(A data block)
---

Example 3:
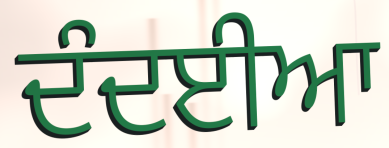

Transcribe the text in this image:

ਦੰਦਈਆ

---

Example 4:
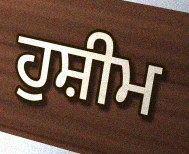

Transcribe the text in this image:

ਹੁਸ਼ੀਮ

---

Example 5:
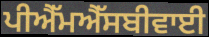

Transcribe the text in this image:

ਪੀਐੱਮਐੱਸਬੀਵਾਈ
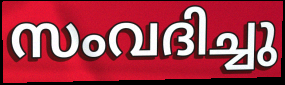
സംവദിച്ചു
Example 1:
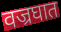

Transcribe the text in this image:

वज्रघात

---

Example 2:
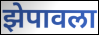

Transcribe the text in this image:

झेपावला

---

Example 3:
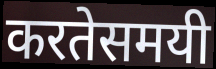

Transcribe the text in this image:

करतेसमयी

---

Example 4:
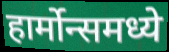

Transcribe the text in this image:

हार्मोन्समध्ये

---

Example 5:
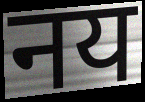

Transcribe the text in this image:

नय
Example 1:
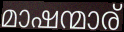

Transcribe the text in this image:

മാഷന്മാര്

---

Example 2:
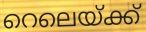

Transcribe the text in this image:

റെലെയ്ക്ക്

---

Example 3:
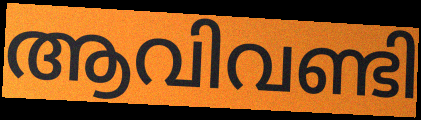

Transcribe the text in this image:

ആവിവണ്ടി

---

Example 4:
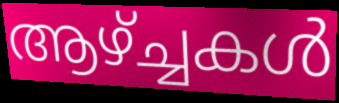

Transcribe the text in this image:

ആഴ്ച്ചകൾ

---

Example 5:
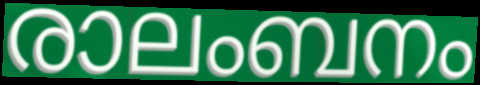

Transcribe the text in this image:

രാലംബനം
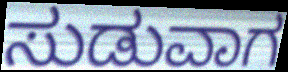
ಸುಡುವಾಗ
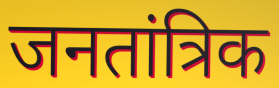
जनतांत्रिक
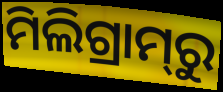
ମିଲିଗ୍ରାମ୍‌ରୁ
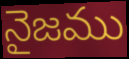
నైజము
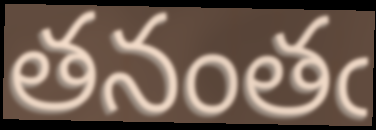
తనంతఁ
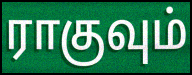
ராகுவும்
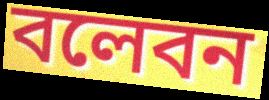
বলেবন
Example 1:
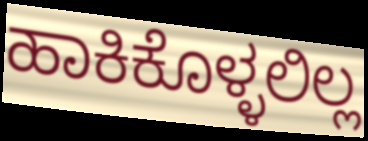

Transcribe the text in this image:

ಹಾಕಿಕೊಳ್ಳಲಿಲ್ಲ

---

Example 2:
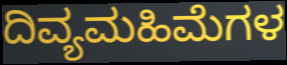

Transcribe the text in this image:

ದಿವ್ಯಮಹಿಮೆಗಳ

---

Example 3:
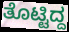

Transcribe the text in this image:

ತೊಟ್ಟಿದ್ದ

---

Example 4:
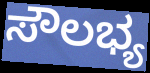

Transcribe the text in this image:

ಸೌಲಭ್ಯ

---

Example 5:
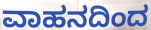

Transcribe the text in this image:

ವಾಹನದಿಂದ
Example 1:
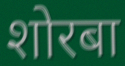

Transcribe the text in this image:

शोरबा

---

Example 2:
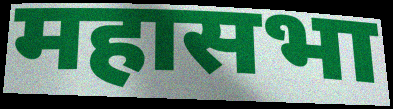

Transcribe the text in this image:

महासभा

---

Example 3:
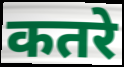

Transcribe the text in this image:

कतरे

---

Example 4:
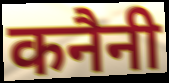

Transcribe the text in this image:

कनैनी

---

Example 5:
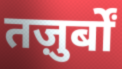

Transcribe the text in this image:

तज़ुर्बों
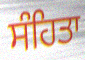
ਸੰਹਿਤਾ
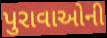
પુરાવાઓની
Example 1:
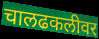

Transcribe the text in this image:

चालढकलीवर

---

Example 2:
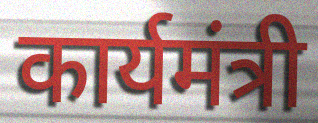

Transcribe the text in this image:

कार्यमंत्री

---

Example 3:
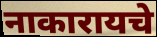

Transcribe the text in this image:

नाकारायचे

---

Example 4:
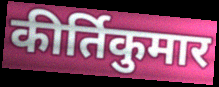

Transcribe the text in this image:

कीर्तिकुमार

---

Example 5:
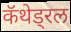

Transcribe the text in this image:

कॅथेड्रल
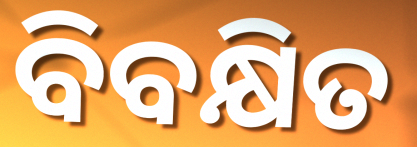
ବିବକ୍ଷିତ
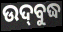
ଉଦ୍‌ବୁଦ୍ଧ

Your goal:
Recast the lines running from the start of the items up to and including the line with "हार्मोन्समध्ये" as a JSON list of strings, one string per line, with blank lines left out and nothing past that point. Leave the pictures out of the answer.

Result for this task:
[
  "---",
  "Example 3:",
  "Transcribe the text in this image:",
  "ਦੰਦਈਆ",
  "---",
  "Example 4:",
  "Transcribe the text in this image:",
  "ਹੁਸ਼ੀਮ",
  "---",
  "Example 5:",
  "Transcribe the text in this image:",
  "ਪੀਐੱਮਐੱਸਬੀਵਾਈ",
  "സംവദിച്ചു",
  "Example 1:",
  "Transcribe the text in this image:",
  "वज्रघात",
  "---",
  "Example 2:",
  "Transcribe the text in this image:",
  "झेपावला",
  "---",
  "Example 3:",
  "Transcribe the text in this image:",
  "करतेसमयी",
  "---",
  "Example 4:",
  "Transcribe the text in this image:",
  "हार्मोन्समध्ये"
]